X Factor 2012 Review Part 6: The Impressive Accuracy of YouGov

On US election day, we published a light-hearted piece suggesting ten ways in which the presidential campaign could be compared to the X Factor. Now we can add an eleventh: the result vindicated the profession of opinion polling.

As Daniel and I watched the comments come in under our final preview article on the final Saturday, we joked that Sofabet had become like fivethirtyeight.com above the line and unskewedpolls.com below it. We’d happily trusted YouGov’s forecast of a win for James, but only one commenter (take a bow, Ben Cook) concurred; of the six commenters who put up their own 1-2-3 predictions, four went for Christopher and two for Jahmene. All put James in third.

Joe Twyman, YouGov’s head of polling and an avid X Factor fan, had kindly agreed to be interviewed by Sofabet after last year’s series to explore the firm’s polling methodology (read it here). We got in touch with Joe again after this year’s series, and began by asking for his take on why the polls – in both the US election and UK X Factor – had inspired such strong scepticism.

“Even very smart people can always find reasons to dismiss evidence that doesn’t fit with what they’re emotionally invested in believing,” Joe says. “I met a Republican strategist just before the US election who assured me that ‘mainstream’ polling could be ignored because the more reliable indicators were the enthusiasm of crowds at rallies, and the number of lawn signs, and…”.

Extracted material:
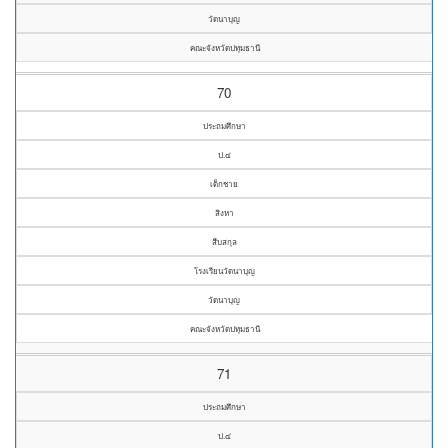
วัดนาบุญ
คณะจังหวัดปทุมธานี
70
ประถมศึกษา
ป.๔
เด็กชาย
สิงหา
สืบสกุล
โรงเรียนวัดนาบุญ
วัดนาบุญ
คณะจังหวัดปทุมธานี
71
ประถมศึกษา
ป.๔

---

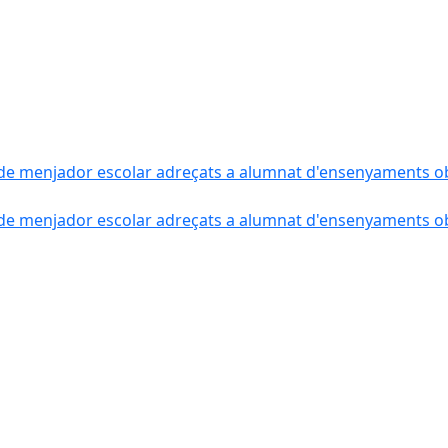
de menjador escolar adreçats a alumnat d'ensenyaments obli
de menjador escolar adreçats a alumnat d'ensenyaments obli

Questions on the material:
1. From the X Factor review above, reproduce word for word the passage starting with "As Daniel and" and going on through "such strong scepticism.".
2. Summarize the X Factor review in two sentences.
3. Answer these questions using the X Factor review:
(a) Which website did the writers say Sofabet had become like above the line?
(b) Of the six commenters who gave 1-2-3 predictions, how many picked Christopher to win?
(c) Which indicators did the Republican strategist consider more reliable than mainstream polling?

Set of answers:
1.
As Daniel and I watched the comments come in under our final preview article on the final Saturday, we joked that Sofabet had become like fivethirtyeight.com above the line and unskewedpolls.com below it. We’d happily trusted YouGov’s forecast of a win for James, but only one commenter (take a bow, Ben Cook) concurred; of the six commenters who put up their own 1-2-3 predictions, four went for Christopher and two for Jahmene. All put James in third.

Joe Twyman, YouGov’s head of polling and an avid X Factor fan, had kindly agreed to be interviewed by Sofabet after last year’s series to explore the firm’s polling methodology (read it here). We got in touch with Joe again after this year’s series, and began by asking for his take on why the polls – in both the US election and UK X Factor – had inspired such strong scepticism.

2. The X Factor review argues that the 2012 X Factor result, like the US election, vindicated opinion polling: YouGov correctly forecast a win for James, while the six commenters who posted their own predictions all placed him third. Sofabet then asked YouGov's head of polling, Joe Twyman, why the polls drew such skepticism, and he said that even very smart people can find reasons to dismiss evidence that doesn't fit what they are emotionally invested in believing.

3.
(a) fivethirtyeight.com
(b) Four
(c) The enthusiasm of crowds at rallies and the number of lawn signs